L'immeuble " le Caran" et le mur Napolèon III rue des Quatre Fils
La bataille semble s’intensifier entre modernistes et conservateurs, c’est-à-dire les promoteurs et les défenseurs, à propos du site de l’Hôpital Laennec. Des articles de presse relatent la situation actuelle contre laquelle des riverains se battent, à savoir la construction déjà bien avancée d’un immeuble à côté de la chapelle du XVIIème siècle dont il n’est pas acquis d’ailleurs qu’elle reste un lieu de culte.
Ce cas, qui s’est déjà produit dans le cadre d’autres projets, pose la question des limites de la préservation du patrimoine architectural face aux contingences de la société actuelle. Même le Marais, pourtant très protégé (cf article sur le PSVM) est concerné et certains exemples d’immeubles récents implantés à des endroits historiques peuvent sembler choquants pour les puristes.
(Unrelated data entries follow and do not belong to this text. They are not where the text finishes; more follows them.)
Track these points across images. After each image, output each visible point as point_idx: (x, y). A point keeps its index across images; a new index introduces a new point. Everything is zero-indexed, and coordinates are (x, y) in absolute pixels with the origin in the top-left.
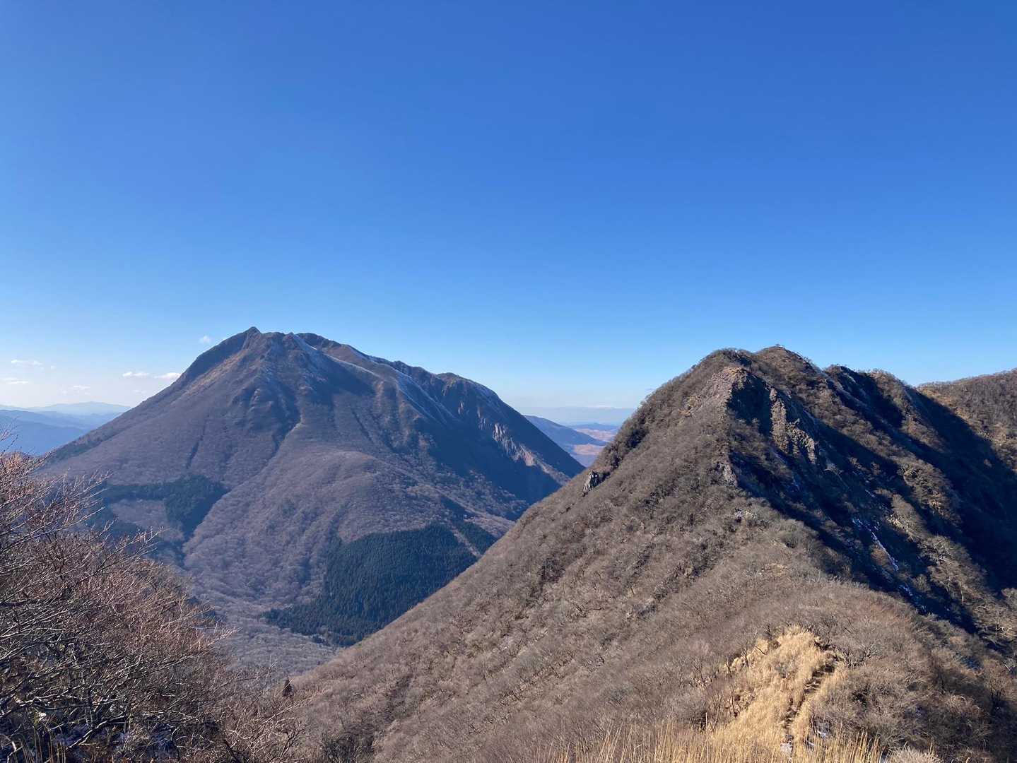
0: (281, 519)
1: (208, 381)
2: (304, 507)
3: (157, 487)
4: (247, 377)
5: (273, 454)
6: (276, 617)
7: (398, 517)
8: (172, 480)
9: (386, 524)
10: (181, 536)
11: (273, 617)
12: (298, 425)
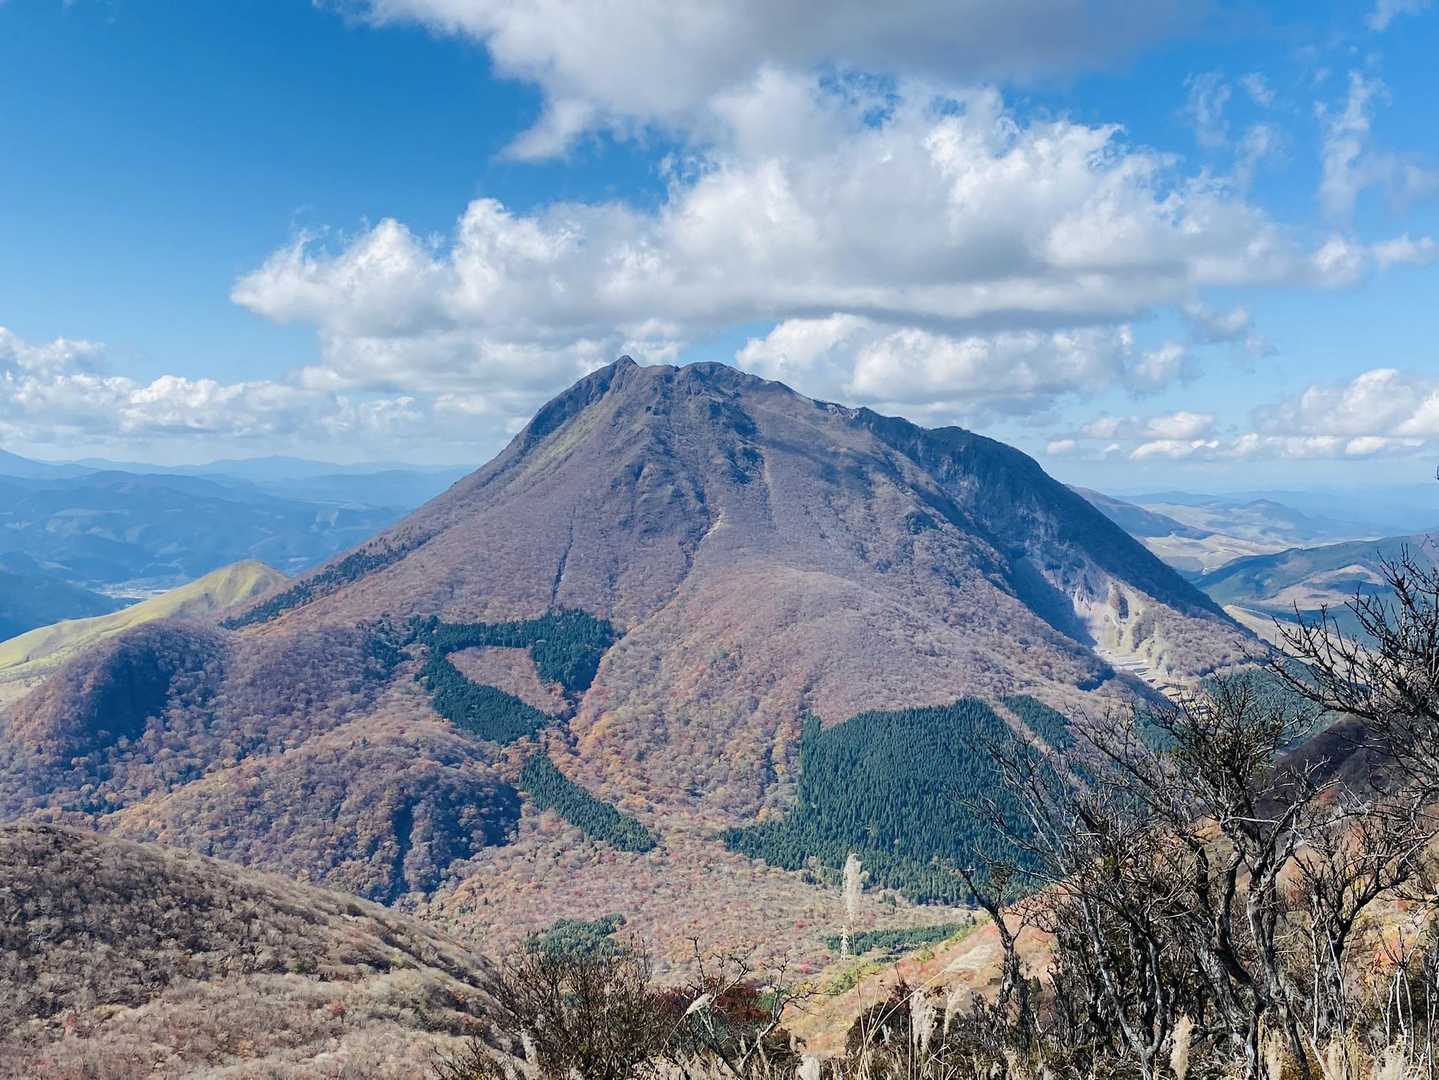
0: (718, 681)
1: (561, 449)
2: (751, 665)
3: (514, 626)
4: (629, 443)
5: (683, 576)
6: (736, 841)
7: (908, 685)
8: (536, 616)
9: (892, 695)
10: (564, 706)
11: (733, 839)
12: (717, 526)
Prenons le cas du Caran (Centre d’Accueil et de Recherches des Archives Nationales) rue des Quatre Fils (IIIe). En son temps, sa construction a fait débat. Si le projet fut lancé en 1976, il ne put démarrer qu’après son acceptation, 6 ans plus tard, par le Ministre de la Culture de l’époque Jack Lang. Les travaux ne démarrèrent qu’en 1986 et l’inauguration est intervenue en 1988. Il a donc fallu 12 ans pour mener à bien cette opération.
Les contraintes ont été fortes pour l’architecte retenu, Stanislas Fiszer qui est à l’origine de réalisations aussi diverses que la façade de l’Ambassade du Japon, les Thermes d’Aix les Bains ou l’extension de la Bourse de Varsovie. Il a dû, outre les problèmes techniques, tenir compte de la présence d’un côté, des communs de l’Hôtel de Rohan (XVIIIème), de l’autre d’un long mur d’époque Napolèon III et d'importants travaux en sous-sol.
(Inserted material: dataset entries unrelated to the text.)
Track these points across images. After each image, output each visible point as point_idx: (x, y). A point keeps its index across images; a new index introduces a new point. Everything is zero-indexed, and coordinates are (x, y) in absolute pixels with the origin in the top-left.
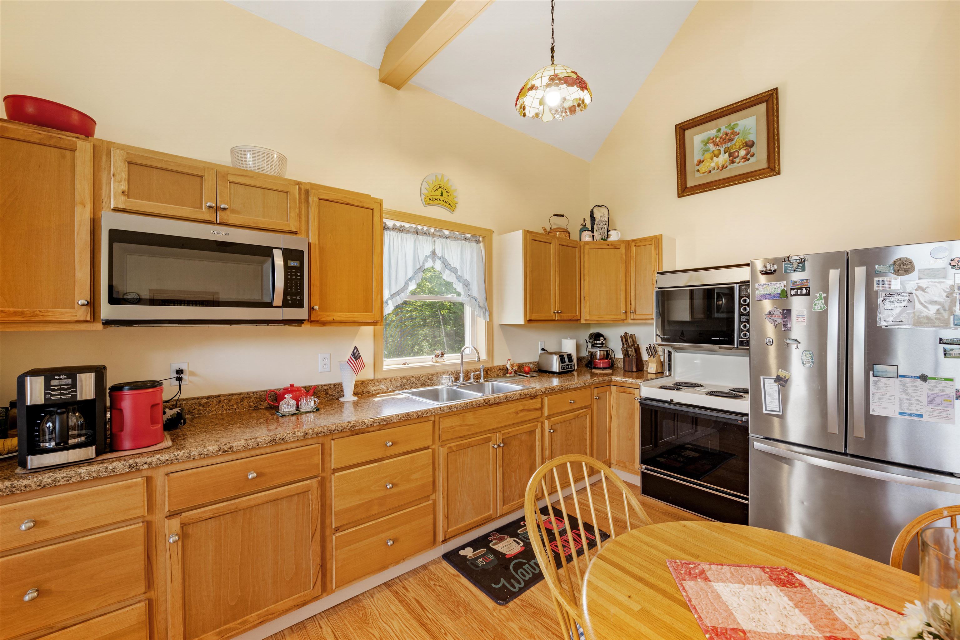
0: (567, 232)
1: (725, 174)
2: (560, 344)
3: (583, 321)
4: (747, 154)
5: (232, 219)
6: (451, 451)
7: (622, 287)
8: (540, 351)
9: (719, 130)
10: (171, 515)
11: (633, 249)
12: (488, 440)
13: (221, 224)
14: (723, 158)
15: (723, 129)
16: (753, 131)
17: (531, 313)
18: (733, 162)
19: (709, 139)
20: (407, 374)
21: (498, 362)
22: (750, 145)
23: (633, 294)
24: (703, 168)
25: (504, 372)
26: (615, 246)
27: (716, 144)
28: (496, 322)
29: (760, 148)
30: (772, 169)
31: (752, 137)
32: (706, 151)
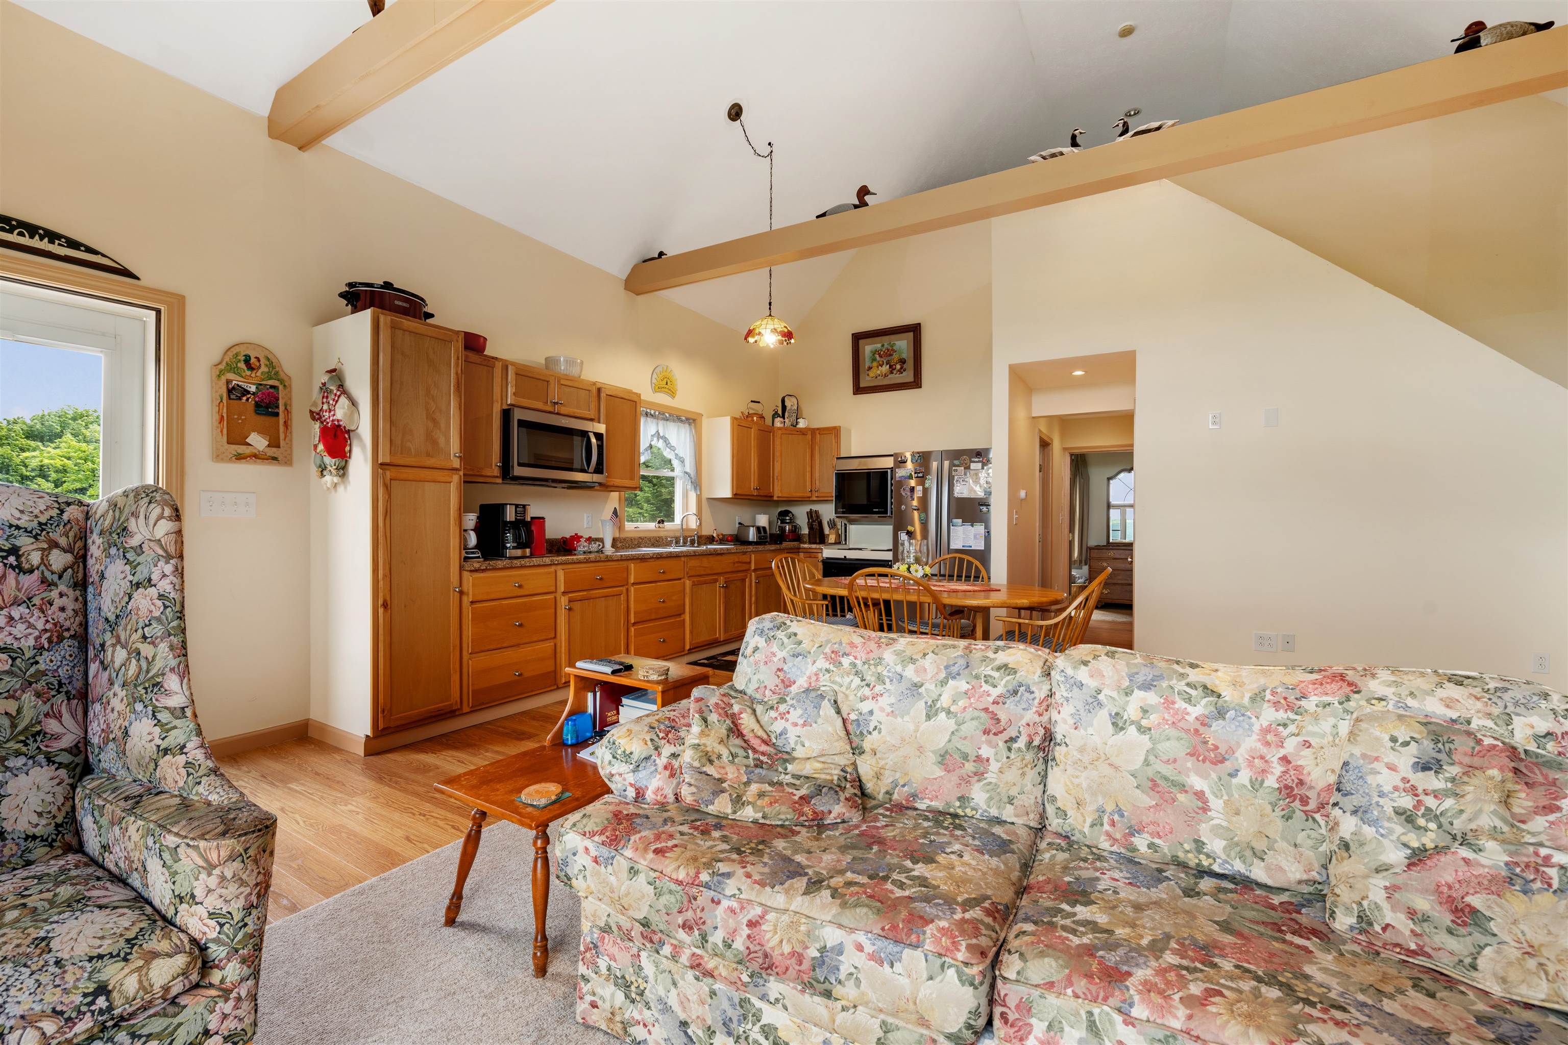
0: (762, 417)
1: (886, 382)
2: (754, 519)
3: (775, 498)
4: (902, 368)
5: (563, 410)
6: (694, 585)
7: (808, 469)
8: (737, 525)
9: (883, 346)
10: (564, 593)
11: (818, 436)
12: (716, 581)
13: (558, 414)
14: (885, 368)
15: (886, 346)
16: (905, 351)
17: (737, 488)
18: (892, 373)
19: (876, 351)
20: (642, 535)
21: (706, 532)
22: (903, 362)
23: (817, 475)
24: (872, 373)
25: (711, 540)
26: (803, 432)
27: (881, 356)
28: (706, 495)
29: (910, 365)
30: (916, 383)
31: (904, 356)
32: (874, 360)
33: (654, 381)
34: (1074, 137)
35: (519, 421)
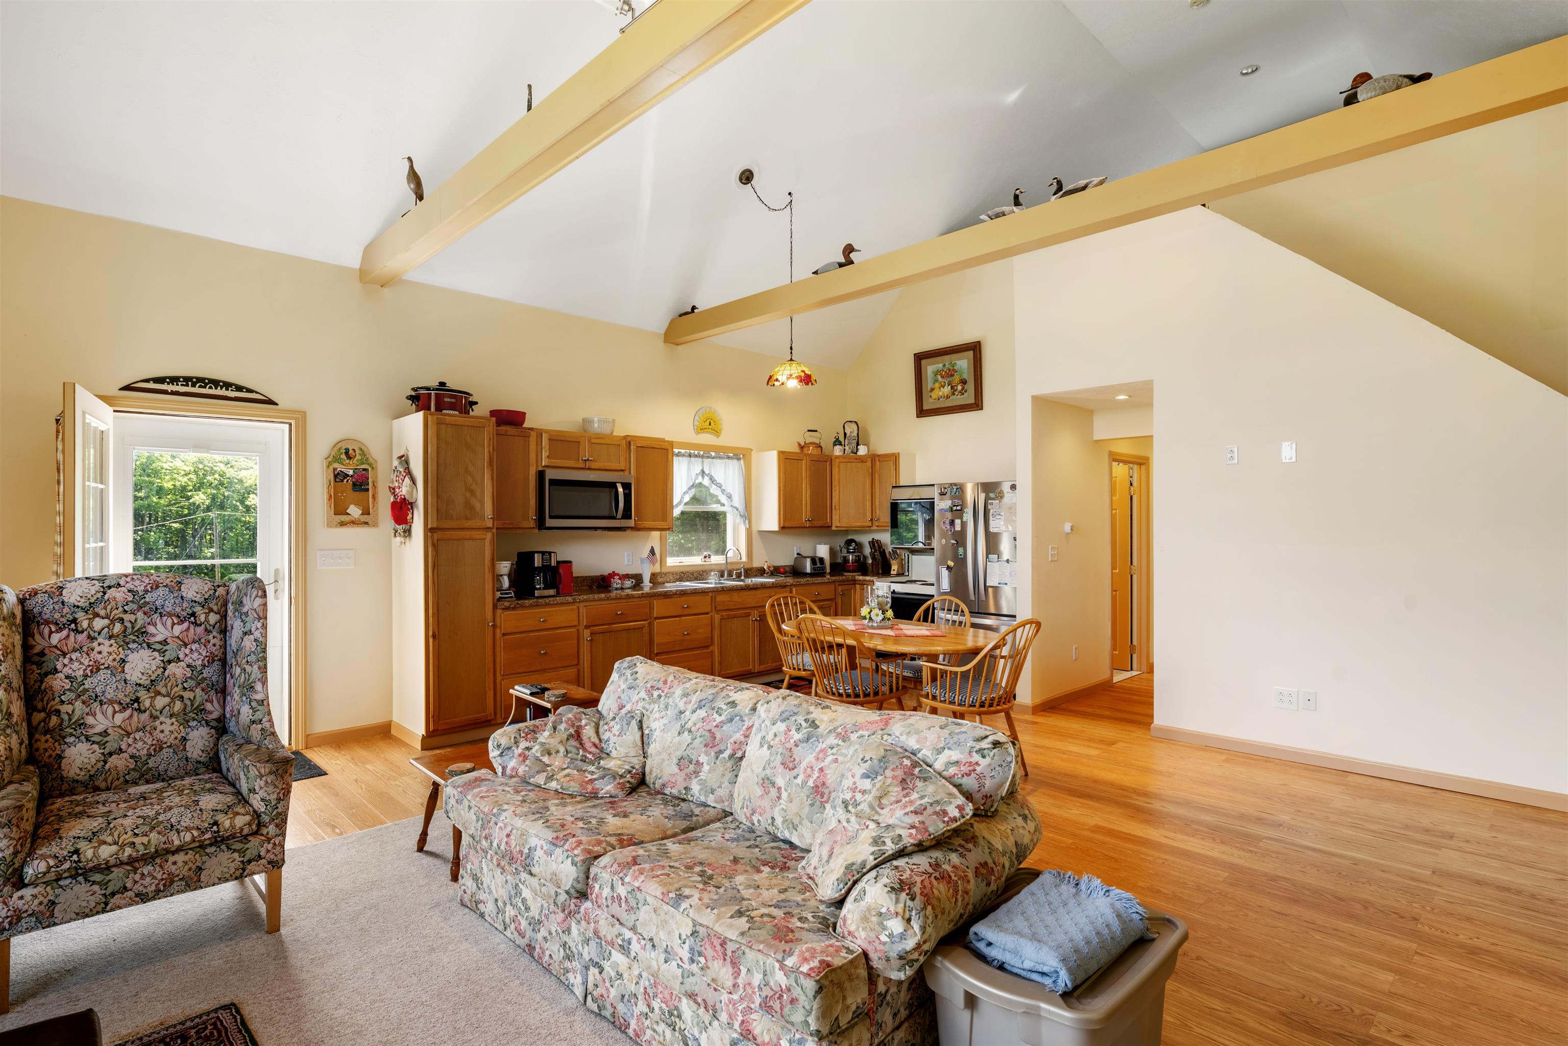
0: (819, 446)
1: (948, 403)
2: (815, 550)
3: (834, 528)
4: (963, 389)
5: (594, 466)
6: (722, 619)
7: (868, 497)
8: (796, 556)
9: (944, 366)
10: (587, 627)
11: (878, 463)
12: (748, 615)
13: (589, 469)
14: (947, 390)
15: (947, 365)
16: (966, 371)
17: (785, 521)
18: (953, 394)
19: (938, 371)
20: (684, 570)
21: (757, 564)
22: (964, 382)
23: (877, 503)
24: (934, 395)
25: (761, 572)
26: (862, 460)
27: (943, 377)
28: (755, 529)
29: (970, 386)
30: (977, 405)
31: (965, 376)
32: (936, 381)
33: (696, 423)
34: (1016, 197)
35: (550, 480)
L’aspect général du bâtiment, composé du Grand Caran et du Petit Caran, reste très moderne. Les matériaux employés et la volonté d’insérer au mieux ce nouvel ensemble dans ce paysage protégé ne se traduit véritablement que par la couleur de la façade proche de celle des pierres des édifices voisins.
Souvenons-nous de ce tag qui a longtemps « orné » un mur de l’autre côté de la rue et qui représentait un personnage montrant du doigt le Caran fraîchement construit s’exclamant : « Mon Dieu que c’est laid ! ». Si notre œil s’est habitué à voir cet ensemble ainsi, il n’en demeure pas moins que nous sommes très éloignés du style des constructions environnantes et peut-être qu’aujourd’hui les démolitions qui ont été entreprises ne seraient plus autorisées. De plus les murs extérieurs vieillissent assez mal.
Pourtant les Archives Nationales devaient s’agrandir, sécuriser leurs documents et apporter davantage de confort à leurs lecteurs. Cela signifiait aussi des espaces plus modernes, plus conviviaux, plus éclairés, en résumé plus attrayants en intégrant les meilleures techniques du moment. Or cette réalisation a permis de répondre au cahier des charges avec toutes ses composantes. Il était difficile d’y parvenir avec les immeubles existants.
Sculpture "les Quatre fils" de Y. Theimer
Ainsi, un architecte encore peu connu mais imaginatif s’est fait un nom, le Caran étant son premier grand chantier. Il ne s’est pas laissé entraîner dans une reproduction à l’identique et sans originalité des constructions environnantes. De même des artistes ont pu exprimer leur art, sans avoir à copier leurs illustres prédécesseurs. Citons le bronzier Yvan Theimer, concepteur du bronze des Quatre Fils sur la façade et auteur de l’Obélisque Mystique soutenu par des Tortues qui est installée dans les jardins de l’Elysée. Pierre Gaucher quant à lui a fabriqué les 4 grilles sur la rue et le jardin (elles ont été modifiées par la suite), la sculpture monumentale de la place Ballersdorf de Strasbourg est une autre de ses réalisations.
C'est de cette façon que de nombreuses œuvres d'artistes ont pu être créées et parvenir jusqu’à nous, forgeant par là même une partie de notre environnement actuel, mais des choix ont pu déplaire car ils conduisaient assez fréquemment à détruire des réalisations plus anciennes pourtant remarquables.